В числе прочих бездельников, проедающих казенные харчи, в никому никогда ни для чего ненужной "России" околачивается старая недотыкомка, именуемая Сыромятниковым.
Тупая и злая недотыкомка избрала себе в последнее время специальность: сражаться с социализмом "духовным мечом", т.-е. писать благочестиво-философические комментарии (разъяснения) к обыскам и арестам среди передовых рабочих и социал-демократической интеллигенции.
В последнем своем фельетоне Сыромятников снова жует гнилыми зубами вопрос о "волках" -- социалистах и "овцах" -- рабочих.
Но в припадке удушающей его злобы -- ибо обычно его совсем не примечают! -- он забывает всякую осторожность и меру и, во-первых, выдает один старый секрет своей фирмы, во-вторых, слишком уж нагло, как увидим, напрашивается на пинок.
Обвиняя социал-демократов в провоцировании рабочих на "бунт", Сыромятников называет рабочих "жертвами социалистических Азефов". А, вот как!

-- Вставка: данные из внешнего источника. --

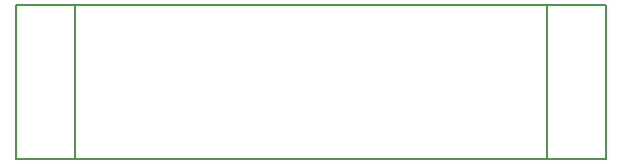
<source format=gko>
%FSTAX24Y24*%
%MOIN*%
G70*
G01*
G75*
G04 Layer_Color=16711935*
%ADD10R,0.0807X0.0886*%
%ADD11R,0.0492X0.0630*%
%ADD12R,0.0315X0.0374*%
%ADD13R,0.0374X0.0315*%
%ADD14R,0.0472X0.0256*%
%ADD15R,0.0256X0.0472*%
%ADD16R,0.0630X0.0630*%
%ADD17O,0.0472X0.0217*%
%ADD18R,0.0472X0.0217*%
%ADD19C,0.0100*%
%ADD20R,0.0591X0.0591*%
%ADD21C,0.0591*%
%ADD22C,0.0472*%
%ADD23C,0.0551*%
%ADD24C,0.1575*%
%ADD25C,0.0709*%
%ADD26C,0.0320*%
%ADD27O,0.0236X0.1204*%
%ADD28O,0.0236X0.1200*%
%ADD29R,0.0236X0.1200*%
%ADD30C,0.0197*%
%ADD31C,0.0080*%
%ADD32C,0.0039*%
%ADD33C,0.0079*%
%ADD34C,0.0004*%
%ADD35R,0.0887X0.0966*%
%ADD36R,0.0572X0.0710*%
%ADD37R,0.0395X0.0454*%
%ADD38R,0.0454X0.0395*%
%ADD39R,0.0552X0.0336*%
%ADD40R,0.0336X0.0552*%
%ADD41R,0.0710X0.0710*%
%ADD42O,0.0512X0.0256*%
%ADD43R,0.0512X0.0256*%
%ADD44R,0.0671X0.0671*%
%ADD45C,0.0671*%
%ADD46C,0.0552*%
%ADD47C,0.0631*%
%ADD48C,0.1655*%
%ADD49C,0.0789*%
%ADD50C,0.0400*%
%ADD51O,0.0316X0.1284*%
%ADD52O,0.0316X0.1280*%
%ADD53R,0.0316X0.1280*%
D31*
X230842Y141397D02*
X2328D01*
X230842D02*
Y146515D01*
X2328D01*
X248548Y141397D02*
X250517D01*
Y146515D01*
X248548D02*
X250517D01*
X2328D02*
X248548D01*
Y141397D02*
Y146515D01*
X2328Y141397D02*
X248548D01*
X2328D02*
Y146515D01*
M02*

</source>
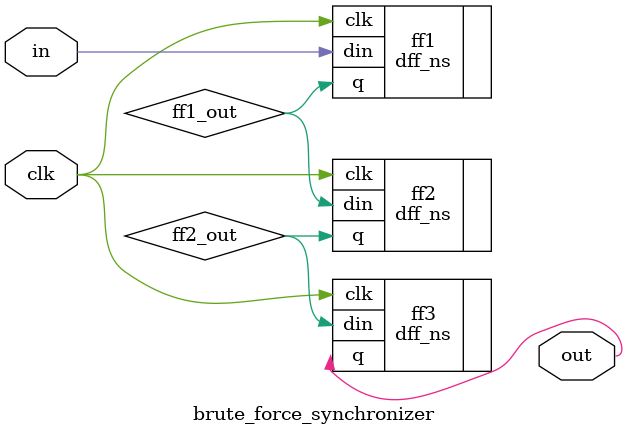
<source format=v>
module brute_force_synchronizer(
    input clk,  // Standard system clock.
    input in,   // Async input 
    output out  // Virtually guaranteed sync output.
);

    // Our chain of three FFs.
    wire ff1_out, ff2_out;

    dff_ns ff1(.clk(clk), .din(in), .q(ff1_out));
    dff_ns ff2(.clk(clk), .din(ff1_out), .q(ff2_out));
    dff_ns ff3(.clk(clk), .din(ff2_out), .q(out));

endmodule

</source>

Стало быть, Азеф -- провокатор, стало быть, у него жертвы? Стало быть, имя Азефа -- постыдное имя, которым можно браниться? А ведь в течение нескольких лет все недотыкомки из "России" брали Азефа под свою защиту, как опору, как надежду, как рыцаря порядка! А ведь Столыпин, башмаки которого чистил Сыромятников, публично в III думе назвал Азефа "сотрудником таким же, как и другие".
Но в наше ужасное время, когда на свете не остается ничего святого, дух разложения проник и в священную дружину "сотрудников", -- и вот потрясающие плоды: Сыромятников предает Азефа!
В целях обличения казенный "сотрудник" вспоминает про Совет Рабочих Депутатов, который де разорил рабочих, и рассказывает при этом, что советские главари нимало тогда не пострадали: наоборот, на рабочие деньги они купили в деревне землицы и домики и зажили припеваючи.
Защищать рабочих депутатов от Сыромятникова нет надобности. Но напомнить кое о чем полезно, ибо был в этом деле эпизод столь же постыдный для "фирмы", как и роль сотрудника Азефа.
Процесс Совета Рабочих Депутатов велся в свое время открыто, отчеты о нем печатались во всех газетах. По этим отчетам и сейчас можно установить следующее обстоятельство. На суде читалась таинственного происхождения прокламация, в которой члены Совета обвинялись в расхищении денег, с точным указанием сумм.
Жандармский генерал Иванов, ведший предварительное дознание, был в качестве свидетеля допрошен насчет таинственной прокламации, на основании которой он доискивался у свидетелей, как было дело с деньгами. Генерал Иванов, человек сокращенного образа мыслей, отозвался, что, кем и где была издана прокламация, он, Иванов, не знает. А дознание производил на основании внутреннего, так сказать, голоса: была касса, были живые люди, стало быть, не могли не воровать. А между тем в руках у защитников была уже в это время заверенная копия известного письма Лопухина к Столыпину и в этом письме Лопухин прямо указывал, что таинственная прокламация, обвинявшая в расхищении денег, была напечатана жандармскими офицерами на нелегальном станке -- в квартире того самого жандармского отделения, офицером которого состоял и генерал Иванов, -- с целью ясной и простой: внести смуту и взаимное недоверие в рабочую среду.
Оглашение письма Лопухина председатель не допустил. Но и без того свидетельскими показаниями вопрос был настолько выяснен, что прокурор Бальц в своей обвинительной речи вынужден был заявить: "Слухи о расхищении рабочих денег я оставляю без внимания, как ничем недоказанные и невероятные, ввиду характера подсудимых, как людей идейных". Таковы были подлинные слова государственного обвинителя.
А через шесть лет тупая и злая недотыкомка макает казенное перо в казенную чернильницу и на казенной бумаге выводит гласно опровергнутую клевету, которая уже пала однажды позором на головы ее инициаторов!
У Кузьмы Пруткова есть хороший афоризм, который кончается словами: "плюнь тому в глаза".